Demi untuk menghemat dan disesuaikan dengan kemampuan keluarga kami, kami tidak menggunakan WO (Wedding Organizer), lebih baik beaya untuk pembayar WO untuk penambah makanan katering pada resepsi nanti. Jadilah aku CEOÂ dari penyelenggaraan rangkaian pernikahan anakku. Sambil menunggu mahasiswa yang akan konsultasi skripsi, aku membuat "RunDown" acara keseluruhannya dengan merangkum bbrp yang kebetulan aku miliki namun disesuaikan dengan keinginanku. Alhamdulillah selesai tidak minggu sebelum hari H, mulai dari acara pengajian, siraman, seserahan dan ngeyeuk sereuh pada tgl. 28/4/2012 dan pernikahan secara adat Minang dan resepsi secara adat Aceh. Mungkin karena aku sudah terbiasa ditempa dengan kehidupan yang keras dan terdidik, jadi rasa percaya diriku besar, yang ada dibenakku adalah pernikahan anakku harus terlaksana dengan baik dan lancar. Cobaan demi cobaan menimpa, suamiku dua kali masuk rumah sakit dan di opname di RS Pondok Indah. Disamping tanggung jawabku sebagai dosen pembimbing yg harus ke kampus dua kali seminggu, sebagai seorang ibu rumah tangga, sebagai seorang istri, aku babak belur harus membagi badan dan pandai2 menjaga kesehatan. Pada Technical Meeting tgl. 18 April 2012 terpaksa aku yang memimpin bersama penanggung jawab gedung, katering, musik, perias pengantin, pelaminan dll. mungkin disamping bondo nekad juga karena aku juga punya sedikit leadership. Cobaan yang paling puncak ketika keponakanku tabrakan dan di kompas oleh keluarga yang ditabrak pada hari resepsi akan dilaksanakan, padahal ibunya, yaitu adikku sendiri adalah panitia inti karena aku akan duduk di pelaminan dan semuanya telah didelegasikan kepada adik2ku. Walaupun ada sedikit kekurangan dan diluar skenario, alhamdulillah semuanya berjalan lancar, tamu banyak yg hadir dan makanan cukup juga sovenir mereka terima semuanya.
Rasanya baru kemarin aku menimang anakku itu, rasanya baru kemarin ia berkeluh kesah ketika ditinggal pacarnya, rasanya baru kemarin kami sering bobok bersama sambil bercengkrama, ah....hati ini sepi sesudah ia diboyong suaminya ke Balikpapan tepat satu bulan sesudah resepsi. Kalau boleh memilih, sebetulnya aku lebih setuju bila ia tidak jauh pindahnya mungkin di Bintaro atau BSD, jadi mudah berjumpa, tapi kalau di BPN harus naik pesawat dulu dan jauh diseberang lautan.....
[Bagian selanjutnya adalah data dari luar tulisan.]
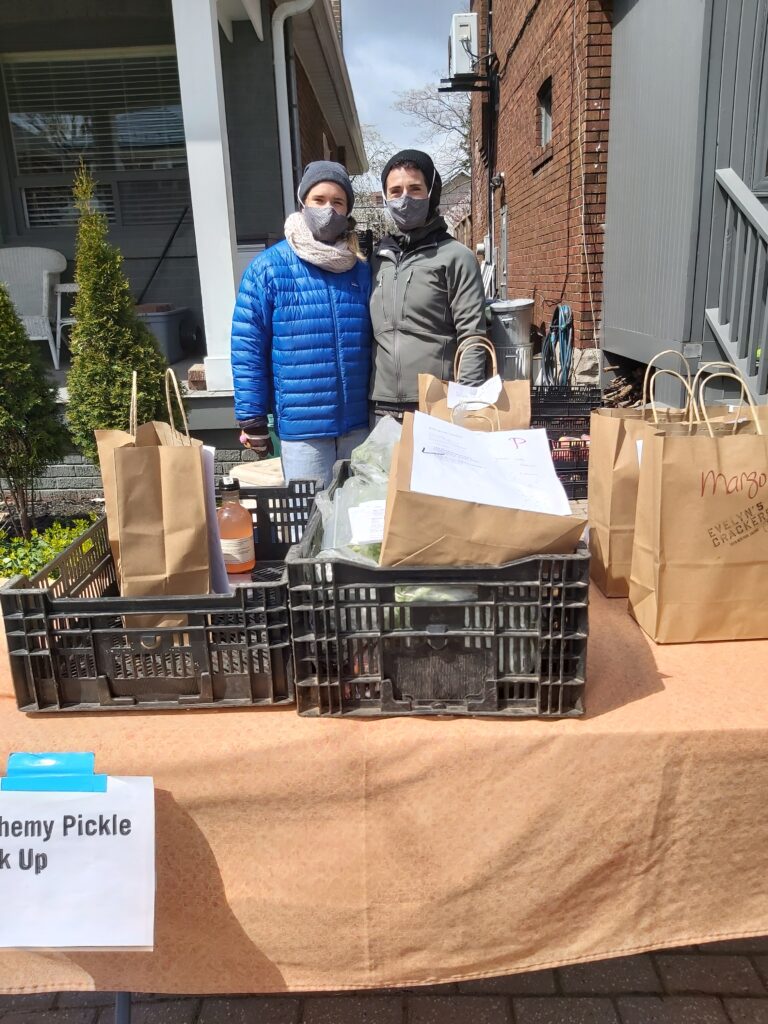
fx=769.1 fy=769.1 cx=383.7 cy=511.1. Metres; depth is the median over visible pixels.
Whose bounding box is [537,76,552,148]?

Namun, semuanya itu adalah tantangan buatku menapaki hidup ini ke depan, aku tidak boleh larut karena adiknya juga akan melangsungkan pernikahan insya Allah tahun depan dan aku harus mempersiapkan pula walaupun tidak sesibuk kakaknya. Mungkin himbauan buat ibu-ibu yang memiliki anak-anak, nikmatilah kehidupan berkeluarga dengan ikhlas, bahagia, saling berbagi, berkasih sayang, ketika mereka anak-anak titipan Allah masih menjadi tanggung jawab kita, karena apabila kita tidak nikmati, bila mereka pergi dengan pasangannya kita tidak punya kenangan manis yang bisa kita kenang kelak.
Perlahan aku letakkan kembali pigura foto anakku dengan suaminya di meja dandan di kamarnya, aku tatap baik-baik wajah bahagia, ceria putri kecilku dirangkul suaminya, bergegas aku menuju kamar depan di mana suamiku telah tertidur dan lelap dengan mimpi-mimpi indahnya. Aku hanyalah seorang Ibu.....yang memiliki hati kecilku yang hanya Allah-lah yang mengetahuinya.